— Given records —
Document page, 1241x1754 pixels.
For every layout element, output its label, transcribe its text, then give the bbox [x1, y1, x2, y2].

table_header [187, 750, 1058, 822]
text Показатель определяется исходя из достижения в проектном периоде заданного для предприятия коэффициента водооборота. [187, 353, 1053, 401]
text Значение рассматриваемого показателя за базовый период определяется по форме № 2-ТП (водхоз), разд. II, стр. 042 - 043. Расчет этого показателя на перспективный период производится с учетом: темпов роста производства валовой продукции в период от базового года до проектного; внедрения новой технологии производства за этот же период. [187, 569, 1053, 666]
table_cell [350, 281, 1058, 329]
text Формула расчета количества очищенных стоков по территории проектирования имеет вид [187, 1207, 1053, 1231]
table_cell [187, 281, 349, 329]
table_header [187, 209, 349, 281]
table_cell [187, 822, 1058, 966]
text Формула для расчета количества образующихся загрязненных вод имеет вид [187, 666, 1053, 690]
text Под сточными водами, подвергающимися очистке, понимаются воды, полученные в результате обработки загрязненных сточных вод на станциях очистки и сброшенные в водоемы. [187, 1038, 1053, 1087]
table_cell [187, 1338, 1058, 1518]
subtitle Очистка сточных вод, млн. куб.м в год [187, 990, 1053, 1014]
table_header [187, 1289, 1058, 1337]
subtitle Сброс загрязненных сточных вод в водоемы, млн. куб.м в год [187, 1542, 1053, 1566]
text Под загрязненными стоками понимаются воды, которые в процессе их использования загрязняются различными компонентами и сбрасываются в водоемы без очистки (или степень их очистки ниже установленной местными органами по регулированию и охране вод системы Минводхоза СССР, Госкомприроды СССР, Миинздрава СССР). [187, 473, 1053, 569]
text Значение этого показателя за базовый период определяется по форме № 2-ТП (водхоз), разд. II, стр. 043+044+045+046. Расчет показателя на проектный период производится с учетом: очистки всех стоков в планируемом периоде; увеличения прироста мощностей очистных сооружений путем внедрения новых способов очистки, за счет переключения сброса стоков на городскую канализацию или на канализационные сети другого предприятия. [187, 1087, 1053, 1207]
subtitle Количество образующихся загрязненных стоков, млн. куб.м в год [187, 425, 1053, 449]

— Written task —
Word for word, return each of the entries.

— Problem solution —
Document page, 1241x1754 pixels.
For every layout element, output its label, transcribe its text, then give the bbox [x1, y1, x2, y2].

table_header [187, 750, 1058, 822]
text Показатель определяется исходя из достижения в проектном периоде заданного для предприятия коэффициента водооборота. [187, 353, 1053, 401]
text Значение рассматриваемого показателя за базовый период определяется по форме № 2-ТП (водхоз), разд. II, стр. 042 - 043. Расчет этого показателя на перспективный период производится с учетом: темпов роста производства валовой продукции в период от базового года до проектного; внедрения новой технологии производства за этот же период. [187, 569, 1053, 666]
table_cell [350, 281, 1058, 329]
text Формула расчета количества очищенных стоков по территории проектирования имеет вид [187, 1207, 1053, 1231]
table_cell [187, 281, 349, 329]
table_header [187, 209, 349, 281]
table_cell [187, 822, 1058, 966]
text Формула для расчета количества образующихся загрязненных вод имеет вид [187, 666, 1053, 690]
text Под сточными водами, подвергающимися очистке, понимаются воды, полученные в результате обработки загрязненных сточных вод на станциях очистки и сброшенные в водоемы. [187, 1038, 1053, 1087]
table_cell [187, 1338, 1058, 1518]
subtitle Очистка сточных вод, млн. куб.м в год [187, 990, 1053, 1014]
table_header [187, 1289, 1058, 1337]
subtitle Сброс загрязненных сточных вод в водоемы, млн. куб.м в год [187, 1542, 1053, 1566]
text Под загрязненными стоками понимаются воды, которые в процессе их использования загрязняются различными компонентами и сбрасываются в водоемы без очистки (или степень их очистки ниже установленной местными органами по регулированию и охране вод системы Минводхоза СССР, Госкомприроды СССР, Миинздрава СССР). [187, 473, 1053, 569]
text Значение этого показателя за базовый период определяется по форме № 2-ТП (водхоз), разд. II, стр. 043+044+045+046. Расчет показателя на проектный период производится с учетом: очистки всех стоков в планируемом периоде; увеличения прироста мощностей очистных сооружений путем внедрения новых способов очистки, за счет переключения сброса стоков на городскую канализацию или на канализационные сети другого предприятия. [187, 1087, 1053, 1207]
subtitle Количество образующихся загрязненных стоков, млн. куб.м в год [187, 425, 1053, 449]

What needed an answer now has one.